Some have suggested that water therapy may have beneficial immune system benefits with reduction in pro-inflammatory cytokines.
Physical and occupational therapists educate patients in joint protection strategies, use of assistive devices, and performance of therapeutic exercises.
Joints should be put at rest during the acute phase of the disease. Bed rest relieves the pain in cases of extensive joint involvement. It is critical, at this stage, to put the joints into rest at a functional position. Fortunately, bed rest is not needed as much as it once was. Splints are used to keep involved joints in a functional position. Splints help to mitigate pain and inflammation, prevent development of deformities, prevent joint stress, support joints, and decrease joint stiffness.
Wrist splints and ring splints are useful for reducing inflammation and preventing deformity in the hands.
Joint stress in the feet can be reduced by using a supporting pad at the sole of the foot and by using metatarsal pads. Visco-elastic soles may help reduce shock loading occurring in the legs with walking.
For RA patients with serious neck involvement, particularly with the first and second vertebrae, a Philadelphia collar may be needed. The Philadelphia device provides excellent immobilization and may be used in the presence of neck instability.
Patients using compression gloves have reported reduced joint swelling and pain but there is no hard evidence that they improve grip strength or hand function. Improvement may be provided by using compression gloves both during the day as well as at night in patients with inflammation in their hands or fingers.
Occupational therapy interventions such as assistive devices and adaptive equipments have beneficial effects on joint protection and energy conservation in arthritic patients. Assistive devices are used in order to improve functioning, reduce pain, and keep patients self sufficient.
Loading over the hip joint may be reduced by about 50% by using a cane. Elevated toilet seats, widened gripping handles, bathroom adjustments all help improve activities of daily living.
Massage is used to improve general well being and help diminish swelling of inflamed joints. Massage can help with depression, anxiety, mood, and pain.
Muscle weakness in patients with RA occurs as a result of immobilization or reduction in activities of daily living. Maintenance of normal muscle strength is important not only for physical function but also for stabilization of the joints and prophylaxis of traumatic injuries. Exercise therapy has beneficial effects on RA by improving endurance and enhancing fitness.
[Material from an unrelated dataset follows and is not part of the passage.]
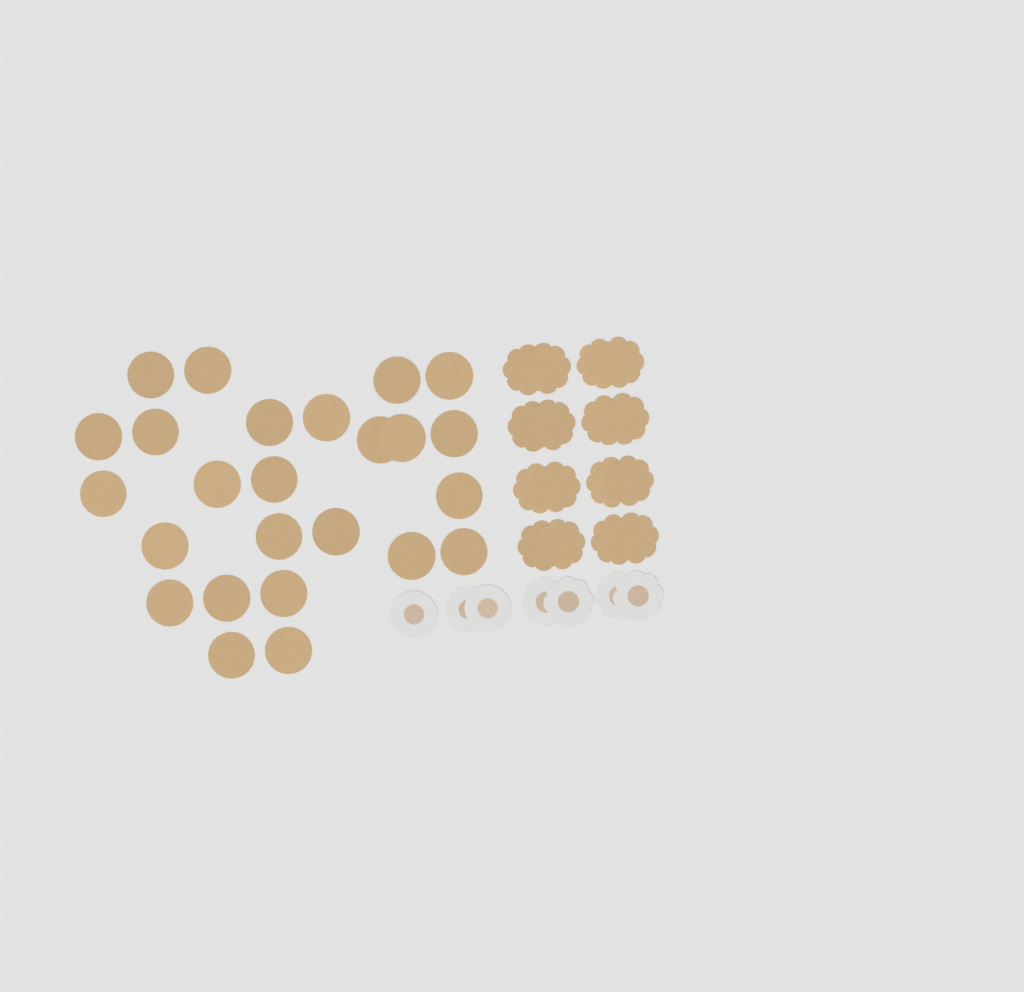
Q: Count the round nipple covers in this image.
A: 28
Things to consider before launching an exercise program include: whether the involvement of the joints is local or systemic, disease stage, patient age, and patient compliance.
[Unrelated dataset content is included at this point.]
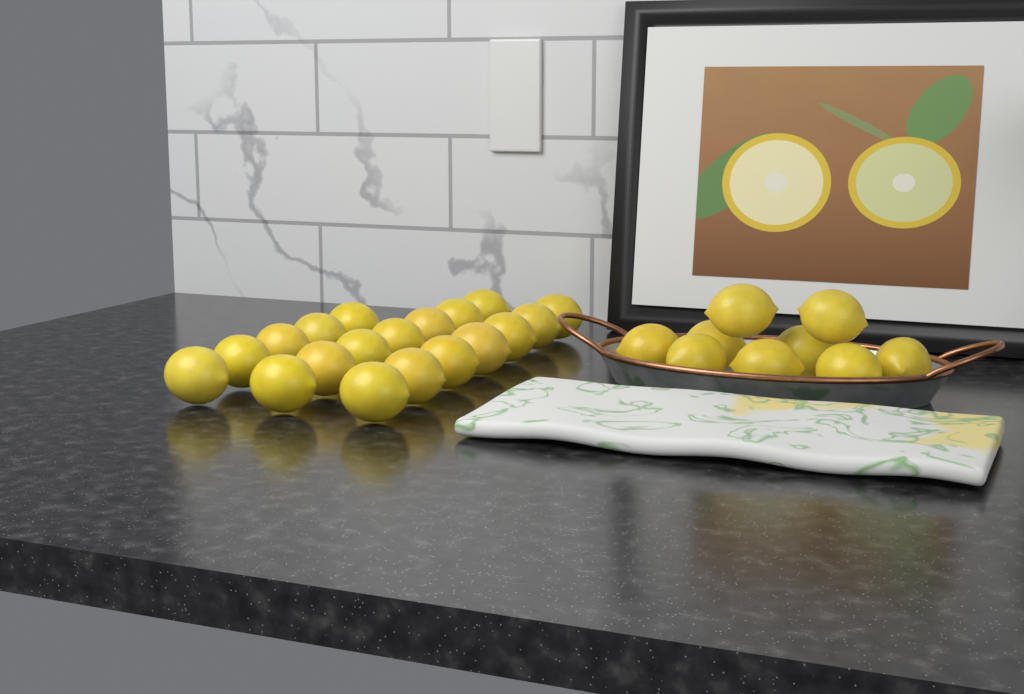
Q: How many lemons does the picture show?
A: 28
Range of motion exercises, stretching, strengthening, aerobic conditioning exercises, and routine daily activities all should be included in a comprehensive exercise program.
Every joint should be moved in full range of motion at least once per day in order to prevent contracture. In the case of acutely inflamed joints, isometric exercises provide muscle tone without worsening disease activity.
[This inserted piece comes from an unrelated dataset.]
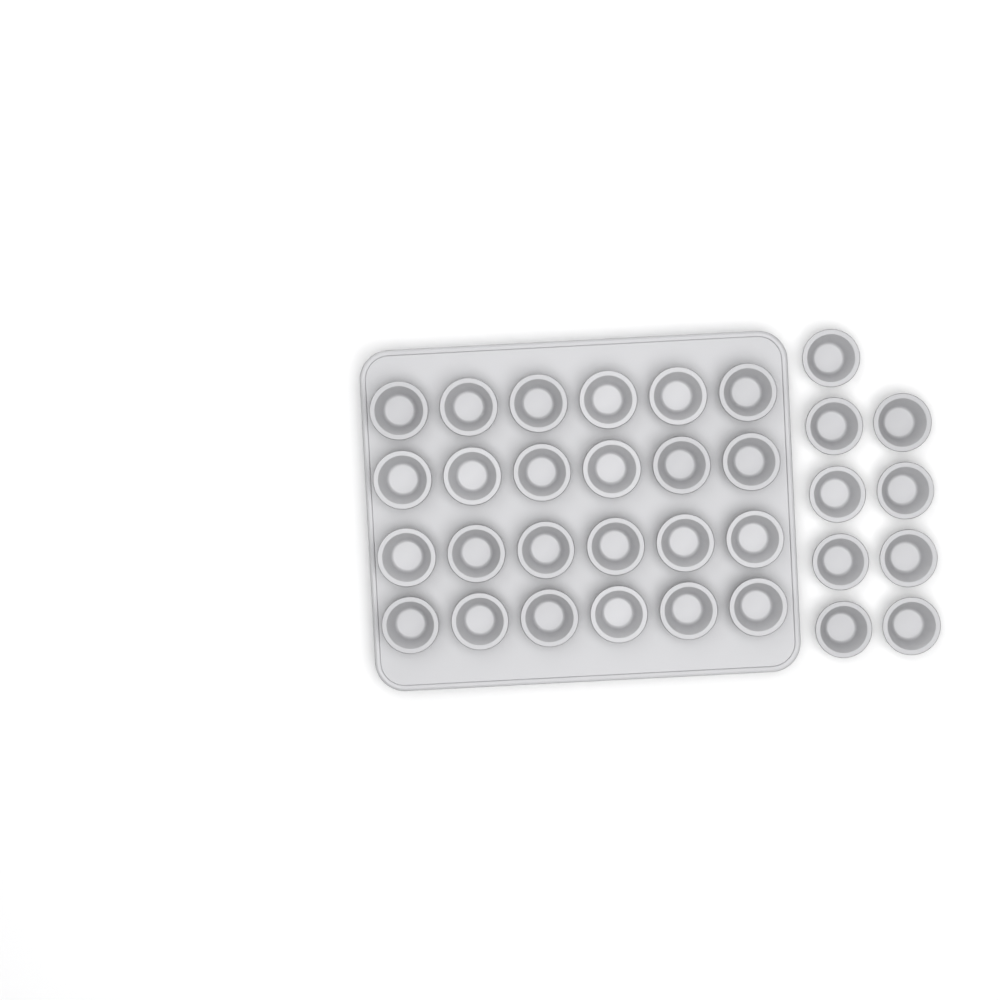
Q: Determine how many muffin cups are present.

If the disease activity is minor, then isotonic exercises should be performed by using very low weights. If pain persists more than 2 hours or too much fatigue, loss of strength, or increase in joint swelling occurs after an exercise program, then the program should be made less intense. Walking can aggravate knee pain in patients with active inflammation. Therefore, patients with active RA should avoid activities such as climbing stairs or weight lifting. Producing excessive stress over the tendons during the stretching exercises should be avoided.
When arthritis is controlled medically, conditioning exercises such as swimming, walking, using an elliptical trainer, and cycling with adequate resting periods are recommended. They increase muscle endurance and aerobic capacity and improve function of the patient, and they also make the patient feel better.